Scientists hope they will be able to identify the remains and find their descendants.

“We hope that eventually, maybe, we will be able to find some of these individuals,” Rowan University public historian Jennifer Janofsky said in a statement. “If we can extract their stories, and if we can tell their stories, it allows us to put a name to a face. And that, to me, is a very powerful moment in public history.”

Officials said the remains were exhumed with “extreme care” to preserve the dignity of the war dead.

When the study is completed, they will be buried elsewhere and the trench will be refilled.
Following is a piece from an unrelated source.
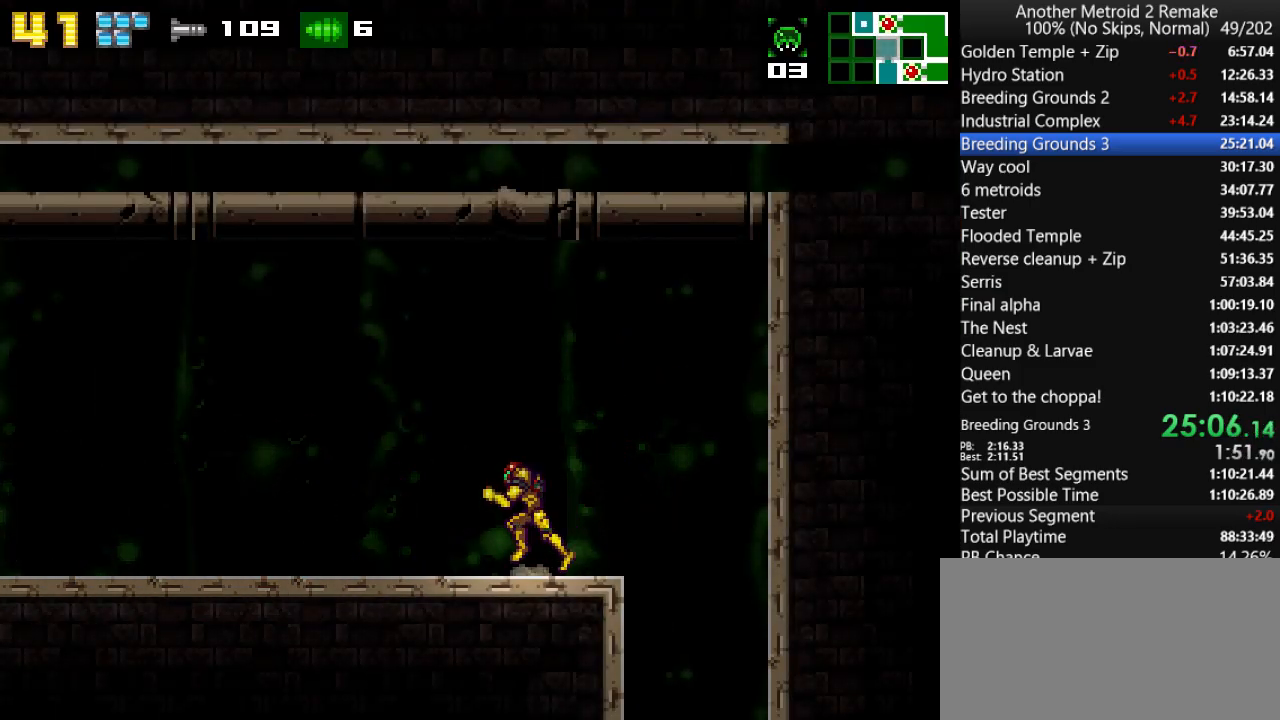
{"keys": ["left", "up"], "events": [[17, "up", "down"]]}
The plot will be integrated into the park on a bluff overlooking the river.

“Archaeology helps us better understand what happened on the battlefield,” Janofsky said.

Remnants of Revolutionary War found
Flags indicate the location of human remains discovered at Red Bank Battlefield Park in National Park, NJ, Tuesday, August 2, 2022. Researchers believe they have uncovered in a mass grave in New Jersey the remains of up to 12 Hessian soldiers who fought during the Revolutionary War, officials announced Tuesday.

Matt Rourke / AP

More than a decade ago, archaeologists discovered other artifacts – some from the 1770s and others dating back to 500 BC. – in front of a museum at Red Bank Battlefield Park, CBS Philadelphia reported.

Some of the artifacts included pieces of stone that were knocked off when Native Americans were making arrowheads and spears, as well as pottery. They also discovered pieces of plates, bottles, glass, clay smoking pipes, buttons, French-made flints from guns from the 1770s and an Andrew Jackson victory button dating from 1828.